Finding Love at Work

Sometimes office romances can be tricky business

The average worker clocks in 40 hours of work in a given week which computes to roughly 2,080 hours a year spent at the office.  That’s 2,080 hours of your year that you can’t spend focused on another all too common undertaking: finding a soul mate.  So, it’s no surprise that the workplace is one of the primary places that both men and women fall in love.

But why exactly is that?  In their book, “Finding Love from 9 to 5,” Jane Merrill and David Knox Jr. write that two important reasons are structured contact and sharing something in common.  It’s no secret that you are drawn to individuals that share your same interests and the workplace will just nourish that even deeper, they said.  And as for structured contact, “The office/workplace ensures that individuals will be around each other.  With this relentless exposure, it is likely that their paths will cross and opportunities to interact/get to know each other will unfold,” said Merrill and Knox Jr.

According to a 2012 CareerBuilder survey, 38 percent of workers have dated a coworker at least once, and 31 percent said their office romance led them to say, “I do.”

Halley Bock, the CEO of Fierce Inc, a workplace leadership development and training firm says that office romances are actually a positive benefit to companies and fellow employees.

“Having a spouse, partner or romantic interest at work can increase retention,” Bock said.

“Seeing your significant other at the office can provide motivation to get excited about work each day, not to mention greater health benefits, perks and maybe even a double-down in stock options.”

Even though Valentine’s Day is right around the corner we would be remiss if we didn’t discuss the potential pitfalls of office romances.

Career Coach Dorothy Tannahill Moran wrote that company policy, sexual harassment, favoritism, and performance perception are four crucial pitfalls she sees.

First off, some companies do have policies in place that prohibit office romances and if the romance goes sour, what’s to stop one of the parties from claiming sexual harassment.  Both potential pitfalls really do not sound good.

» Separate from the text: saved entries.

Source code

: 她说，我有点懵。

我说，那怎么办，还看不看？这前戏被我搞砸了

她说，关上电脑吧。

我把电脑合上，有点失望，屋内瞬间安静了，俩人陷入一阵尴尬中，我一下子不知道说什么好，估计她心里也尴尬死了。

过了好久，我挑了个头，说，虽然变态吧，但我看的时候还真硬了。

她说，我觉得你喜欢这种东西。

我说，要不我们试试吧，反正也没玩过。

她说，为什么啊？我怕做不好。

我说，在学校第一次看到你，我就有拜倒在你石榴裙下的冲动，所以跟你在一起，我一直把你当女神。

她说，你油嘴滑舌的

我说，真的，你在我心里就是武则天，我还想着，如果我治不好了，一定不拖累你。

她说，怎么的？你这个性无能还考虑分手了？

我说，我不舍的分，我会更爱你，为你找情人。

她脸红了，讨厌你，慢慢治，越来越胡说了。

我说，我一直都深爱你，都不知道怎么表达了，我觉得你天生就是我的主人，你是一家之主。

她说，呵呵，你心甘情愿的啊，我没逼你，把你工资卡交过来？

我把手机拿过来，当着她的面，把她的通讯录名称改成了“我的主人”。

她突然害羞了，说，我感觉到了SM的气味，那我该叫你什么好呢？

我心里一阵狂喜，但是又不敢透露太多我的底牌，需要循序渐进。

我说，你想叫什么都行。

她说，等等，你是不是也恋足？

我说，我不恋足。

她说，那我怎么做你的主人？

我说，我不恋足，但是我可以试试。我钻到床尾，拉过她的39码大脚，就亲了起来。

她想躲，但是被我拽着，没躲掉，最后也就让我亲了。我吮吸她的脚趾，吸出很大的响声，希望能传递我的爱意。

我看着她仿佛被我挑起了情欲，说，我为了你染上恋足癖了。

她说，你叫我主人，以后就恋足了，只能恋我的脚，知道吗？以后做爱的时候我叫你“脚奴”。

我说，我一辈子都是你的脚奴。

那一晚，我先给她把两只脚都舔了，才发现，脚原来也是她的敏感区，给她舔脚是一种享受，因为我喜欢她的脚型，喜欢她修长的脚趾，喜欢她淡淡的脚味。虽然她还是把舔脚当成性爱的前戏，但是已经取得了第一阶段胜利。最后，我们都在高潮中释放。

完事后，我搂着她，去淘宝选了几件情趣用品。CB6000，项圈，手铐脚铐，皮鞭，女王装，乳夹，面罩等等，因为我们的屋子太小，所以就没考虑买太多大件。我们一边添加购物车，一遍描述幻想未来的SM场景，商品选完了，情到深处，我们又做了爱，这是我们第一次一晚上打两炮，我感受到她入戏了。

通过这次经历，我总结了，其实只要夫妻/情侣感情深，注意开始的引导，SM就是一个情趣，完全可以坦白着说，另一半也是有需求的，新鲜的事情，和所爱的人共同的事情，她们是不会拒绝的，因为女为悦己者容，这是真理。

If your company does not have a policy in place that prohibits the possibility of finding your soul mate at work, there could be a problem of performance perception.  Everyone knows that “new relationship” feeling, right?  If you are walking around the office with stars in your eyes and see you and your new co-worker taking long, romantic lunches together, it could create a perception that you are slacking off or aren’t as committed as you once were before the relationship started.

Whatever your position on office romances is, whether you are for it or against it, from everyone at Fastcubes, we wish you a very Happy Valentine’s Day.